I thought retirement was going to be less stressful than this.  I need that week in the UK to recover.

Sunday 9 June 2013

We've Bought a Boat

Or rather Tod has, since I get sick in a rowing boat on a duck pond, so it's not my first thought on what we might do with our time and money. Mind you, I do have this sort of image of messing about in boats - I loved the Arthur Ransome books, especially Swallows and Amazons - but reality is rather different.

Anyway, he bought it (her?) last autumn and I took no interest whatsoever and then we were busy all winter and spring and she just sat there at her moorings on The Lot, unloved and uncared for.

But now we've time and we've been lavishing some attention on her.

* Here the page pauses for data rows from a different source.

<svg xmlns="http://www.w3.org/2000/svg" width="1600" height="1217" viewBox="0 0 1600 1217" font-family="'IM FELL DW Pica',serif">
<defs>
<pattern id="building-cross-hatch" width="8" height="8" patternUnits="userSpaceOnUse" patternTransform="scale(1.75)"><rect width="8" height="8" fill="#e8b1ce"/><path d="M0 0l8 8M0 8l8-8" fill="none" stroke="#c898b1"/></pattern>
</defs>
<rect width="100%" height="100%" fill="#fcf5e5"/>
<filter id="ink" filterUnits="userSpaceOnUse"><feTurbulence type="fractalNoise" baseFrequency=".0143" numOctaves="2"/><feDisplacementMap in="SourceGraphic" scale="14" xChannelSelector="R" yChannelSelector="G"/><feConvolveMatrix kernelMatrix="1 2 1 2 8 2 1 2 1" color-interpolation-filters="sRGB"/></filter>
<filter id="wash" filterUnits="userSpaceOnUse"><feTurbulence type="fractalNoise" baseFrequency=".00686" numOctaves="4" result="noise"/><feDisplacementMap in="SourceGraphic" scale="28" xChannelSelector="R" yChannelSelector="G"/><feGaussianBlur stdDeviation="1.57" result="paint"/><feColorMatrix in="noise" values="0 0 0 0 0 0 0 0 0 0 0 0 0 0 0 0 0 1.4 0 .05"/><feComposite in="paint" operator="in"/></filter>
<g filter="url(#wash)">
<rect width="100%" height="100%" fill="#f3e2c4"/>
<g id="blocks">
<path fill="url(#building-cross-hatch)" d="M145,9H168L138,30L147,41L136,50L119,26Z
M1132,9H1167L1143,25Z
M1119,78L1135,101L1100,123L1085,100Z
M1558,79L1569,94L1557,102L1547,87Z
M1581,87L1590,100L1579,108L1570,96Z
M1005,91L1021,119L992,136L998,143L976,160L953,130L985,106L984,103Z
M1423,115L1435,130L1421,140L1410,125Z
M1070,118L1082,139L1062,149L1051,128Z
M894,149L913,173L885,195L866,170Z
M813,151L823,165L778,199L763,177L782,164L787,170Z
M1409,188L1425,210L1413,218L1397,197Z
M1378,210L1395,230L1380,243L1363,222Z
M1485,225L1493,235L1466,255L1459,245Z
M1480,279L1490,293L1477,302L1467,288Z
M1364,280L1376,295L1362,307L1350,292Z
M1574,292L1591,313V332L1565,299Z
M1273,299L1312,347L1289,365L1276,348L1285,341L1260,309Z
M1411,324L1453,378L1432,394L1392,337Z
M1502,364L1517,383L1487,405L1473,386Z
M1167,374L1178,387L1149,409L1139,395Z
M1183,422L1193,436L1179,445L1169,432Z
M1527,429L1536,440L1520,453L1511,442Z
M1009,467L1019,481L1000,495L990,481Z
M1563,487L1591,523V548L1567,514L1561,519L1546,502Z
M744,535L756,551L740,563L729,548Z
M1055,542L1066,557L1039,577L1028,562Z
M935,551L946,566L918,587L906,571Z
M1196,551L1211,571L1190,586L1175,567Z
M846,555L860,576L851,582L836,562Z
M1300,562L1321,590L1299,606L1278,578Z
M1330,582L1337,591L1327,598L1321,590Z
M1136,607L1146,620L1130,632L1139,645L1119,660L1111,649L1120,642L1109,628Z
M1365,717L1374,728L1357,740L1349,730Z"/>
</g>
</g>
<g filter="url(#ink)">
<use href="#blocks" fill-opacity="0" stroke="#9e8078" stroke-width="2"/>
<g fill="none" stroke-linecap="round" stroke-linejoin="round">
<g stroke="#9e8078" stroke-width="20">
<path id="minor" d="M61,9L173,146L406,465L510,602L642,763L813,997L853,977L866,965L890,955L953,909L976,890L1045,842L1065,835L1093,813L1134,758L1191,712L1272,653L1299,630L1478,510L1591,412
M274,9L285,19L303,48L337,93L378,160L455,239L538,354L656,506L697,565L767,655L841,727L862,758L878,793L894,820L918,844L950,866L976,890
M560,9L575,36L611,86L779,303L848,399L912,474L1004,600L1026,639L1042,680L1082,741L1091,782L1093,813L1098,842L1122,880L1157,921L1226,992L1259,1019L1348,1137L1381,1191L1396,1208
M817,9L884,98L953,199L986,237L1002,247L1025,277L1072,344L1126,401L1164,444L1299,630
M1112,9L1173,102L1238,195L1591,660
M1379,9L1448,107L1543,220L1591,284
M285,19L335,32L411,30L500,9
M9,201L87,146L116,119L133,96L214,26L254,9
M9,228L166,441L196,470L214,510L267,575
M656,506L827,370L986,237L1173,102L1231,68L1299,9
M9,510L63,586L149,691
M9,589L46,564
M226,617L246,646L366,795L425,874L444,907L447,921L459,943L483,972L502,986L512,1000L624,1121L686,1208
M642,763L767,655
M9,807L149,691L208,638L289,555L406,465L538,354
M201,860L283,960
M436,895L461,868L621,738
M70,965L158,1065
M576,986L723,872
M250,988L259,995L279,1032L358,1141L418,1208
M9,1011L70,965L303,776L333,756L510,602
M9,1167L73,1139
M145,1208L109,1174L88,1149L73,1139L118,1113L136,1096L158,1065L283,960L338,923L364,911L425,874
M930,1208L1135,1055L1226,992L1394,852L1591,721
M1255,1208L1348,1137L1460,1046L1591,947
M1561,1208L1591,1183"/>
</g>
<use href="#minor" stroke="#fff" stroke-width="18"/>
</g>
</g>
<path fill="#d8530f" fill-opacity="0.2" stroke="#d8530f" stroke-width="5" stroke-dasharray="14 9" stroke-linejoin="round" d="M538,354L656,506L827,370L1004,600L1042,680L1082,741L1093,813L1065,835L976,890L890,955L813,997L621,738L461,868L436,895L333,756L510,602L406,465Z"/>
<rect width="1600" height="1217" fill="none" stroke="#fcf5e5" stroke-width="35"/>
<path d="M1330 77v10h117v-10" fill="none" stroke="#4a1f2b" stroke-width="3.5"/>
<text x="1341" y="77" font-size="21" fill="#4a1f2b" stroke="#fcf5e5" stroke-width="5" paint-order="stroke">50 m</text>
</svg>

Well it gives us something to do now that the good weather has gone again!

She's a wooden Norfolk Broads Cruiser, built in the sixties, and amazingly there is a photo of her in her prime on a boat-fanatic's website.

She was christened Gossamer Girl.  (The boatyard still exists and they are still calling the boats in their fleet "G-something Girl".) And then her name was changed by previous owners to Lucy Mary, which has now been frenchified to Lucie Marie.  She's certainly no fairy-like thing - being pretty broad of beam - so that rules out GG. And she's not really an elegant French lady, so she'll probably revert to plain Lucy Mary.

She's looking her age and we're investigating what we need in the way of marine paints and wood restorers to give her a face-lift - all much cheaper in the UK, of course.

Friends down over the summer may just find they get presented with a paintbrush as they arrive.  But after a hard day's work on the boat an early evening cruise down The Lot to a local night market sounds like a pleasant experience.  I will just have to wear my sea-bands, breathe deeply and remember Nancy and Peggy in the Lake District.

In the meantime, we badly need advice on how to make her more weather tight.  With all the rain of the last few days, the mattresses in the cabins are soaked through.  This seems like a "cottage moment" - better to know now that we've got rain problems than in the middle of a cruise.

 Gossamer Girl in her heyday 

Links:

Tuesday 4 June 2013

Overnight, it seems ...

... we've gone from thermals, hot-water bottles and log fires to sun-hats while mowing the lawn, supper on the terrace and a swimming pool that's already warmed up to twenty-two degrees (that's over seventy fahrenheit!).

Let's hope summer's here to stay.

It was disconcerting during the cold patch to learn that the Orkneys were warmer than here. The owner of our local garden centre said the weather in May was "une catastrophe". Hopefully he will now see his customers emerging from their hibernation and planting up their immaculate potagers and buying their gaudy geraniums.

The cuckoo has found his (her?) voice again and I swear I heard my first mosquito as I was gardening yesterday evening

The tiny maize plants in Monsieur F's fields around us have all doubled in size since this morning and the daisies in the long grass on the bank beneath the wild rose that hasn't flowered yet have grown another foot.